**What this task involves:**
Among the entries below, only the lines starting at the one with "行政许可、行政处罚结果等信息。全年通" and ending at the one with "Aire acondicionado. Aerotermia.", both included, are to be printed exactly.

**Given records:**
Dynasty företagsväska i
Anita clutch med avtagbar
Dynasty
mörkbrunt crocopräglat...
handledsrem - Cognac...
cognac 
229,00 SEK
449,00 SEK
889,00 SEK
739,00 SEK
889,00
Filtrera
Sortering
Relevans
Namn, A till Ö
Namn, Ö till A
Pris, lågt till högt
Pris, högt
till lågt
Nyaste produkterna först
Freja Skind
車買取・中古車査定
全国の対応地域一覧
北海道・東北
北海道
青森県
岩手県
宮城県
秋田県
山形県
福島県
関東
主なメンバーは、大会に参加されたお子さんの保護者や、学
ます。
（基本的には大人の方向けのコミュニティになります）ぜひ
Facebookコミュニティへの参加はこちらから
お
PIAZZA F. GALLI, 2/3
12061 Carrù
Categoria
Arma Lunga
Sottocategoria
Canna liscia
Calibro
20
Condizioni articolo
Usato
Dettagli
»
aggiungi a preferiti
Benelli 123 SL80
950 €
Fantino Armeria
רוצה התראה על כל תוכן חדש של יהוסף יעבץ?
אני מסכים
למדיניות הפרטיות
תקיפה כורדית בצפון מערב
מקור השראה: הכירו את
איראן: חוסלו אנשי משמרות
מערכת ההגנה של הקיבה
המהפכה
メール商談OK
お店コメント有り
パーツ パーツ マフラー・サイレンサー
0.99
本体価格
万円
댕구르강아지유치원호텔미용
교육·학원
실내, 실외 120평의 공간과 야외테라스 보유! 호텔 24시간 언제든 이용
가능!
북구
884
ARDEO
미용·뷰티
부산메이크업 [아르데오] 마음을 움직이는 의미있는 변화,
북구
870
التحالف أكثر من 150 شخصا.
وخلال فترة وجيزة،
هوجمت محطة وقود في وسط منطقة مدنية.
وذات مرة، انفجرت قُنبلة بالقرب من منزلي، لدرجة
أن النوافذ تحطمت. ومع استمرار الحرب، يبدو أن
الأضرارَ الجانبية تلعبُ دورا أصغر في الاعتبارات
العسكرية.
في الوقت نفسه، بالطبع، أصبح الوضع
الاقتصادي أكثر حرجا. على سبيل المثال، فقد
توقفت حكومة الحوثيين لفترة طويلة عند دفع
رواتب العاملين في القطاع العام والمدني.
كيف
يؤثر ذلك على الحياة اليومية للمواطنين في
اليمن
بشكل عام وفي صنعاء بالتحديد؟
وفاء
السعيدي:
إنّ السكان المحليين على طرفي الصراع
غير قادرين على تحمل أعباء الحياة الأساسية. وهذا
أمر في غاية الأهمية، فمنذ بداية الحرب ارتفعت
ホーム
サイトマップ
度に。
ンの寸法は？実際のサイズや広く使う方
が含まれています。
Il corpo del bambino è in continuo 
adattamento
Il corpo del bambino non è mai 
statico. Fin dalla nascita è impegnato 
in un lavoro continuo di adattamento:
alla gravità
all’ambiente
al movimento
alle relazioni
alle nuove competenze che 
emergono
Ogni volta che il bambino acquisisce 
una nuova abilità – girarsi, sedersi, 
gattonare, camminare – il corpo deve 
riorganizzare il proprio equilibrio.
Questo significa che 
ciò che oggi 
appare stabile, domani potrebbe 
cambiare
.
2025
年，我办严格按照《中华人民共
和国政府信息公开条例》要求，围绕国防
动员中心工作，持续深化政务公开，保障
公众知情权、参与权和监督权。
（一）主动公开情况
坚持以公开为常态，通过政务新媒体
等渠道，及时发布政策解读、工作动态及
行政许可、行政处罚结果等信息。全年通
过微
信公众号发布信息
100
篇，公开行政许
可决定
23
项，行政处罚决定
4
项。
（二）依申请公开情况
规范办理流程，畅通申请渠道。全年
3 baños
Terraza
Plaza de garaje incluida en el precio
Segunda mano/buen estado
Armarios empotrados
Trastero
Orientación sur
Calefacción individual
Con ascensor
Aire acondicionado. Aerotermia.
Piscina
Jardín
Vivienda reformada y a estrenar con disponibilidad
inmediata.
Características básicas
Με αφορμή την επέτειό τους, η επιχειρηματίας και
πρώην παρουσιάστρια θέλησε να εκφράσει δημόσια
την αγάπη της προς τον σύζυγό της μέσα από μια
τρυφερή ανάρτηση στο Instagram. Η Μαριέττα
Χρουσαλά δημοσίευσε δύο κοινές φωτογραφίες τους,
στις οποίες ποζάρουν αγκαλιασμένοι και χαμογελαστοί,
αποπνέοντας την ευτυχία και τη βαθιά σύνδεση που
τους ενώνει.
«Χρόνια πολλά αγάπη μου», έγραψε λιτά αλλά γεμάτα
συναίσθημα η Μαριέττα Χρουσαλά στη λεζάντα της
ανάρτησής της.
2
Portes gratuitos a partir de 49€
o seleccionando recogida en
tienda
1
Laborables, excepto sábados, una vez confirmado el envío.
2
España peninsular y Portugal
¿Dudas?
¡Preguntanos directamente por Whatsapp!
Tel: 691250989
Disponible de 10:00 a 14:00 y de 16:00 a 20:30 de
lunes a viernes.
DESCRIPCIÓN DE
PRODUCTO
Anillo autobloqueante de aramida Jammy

**Written solution:**
行政许可、行政处罚结果等信息。全年通
过微
信公众号发布信息
100
篇，公开行政许
可决定
23
项，行政处罚决定
4
项。
（二）依申请公开情况
规范办理流程，畅通申请渠道。全年
3 baños
Terraza
Plaza de garaje incluida en el precio
Segunda mano/buen estado
Armarios empotrados
Trastero
Orientación sur
Calefacción individual
Con ascensor
Aire acondicionado. Aerotermia.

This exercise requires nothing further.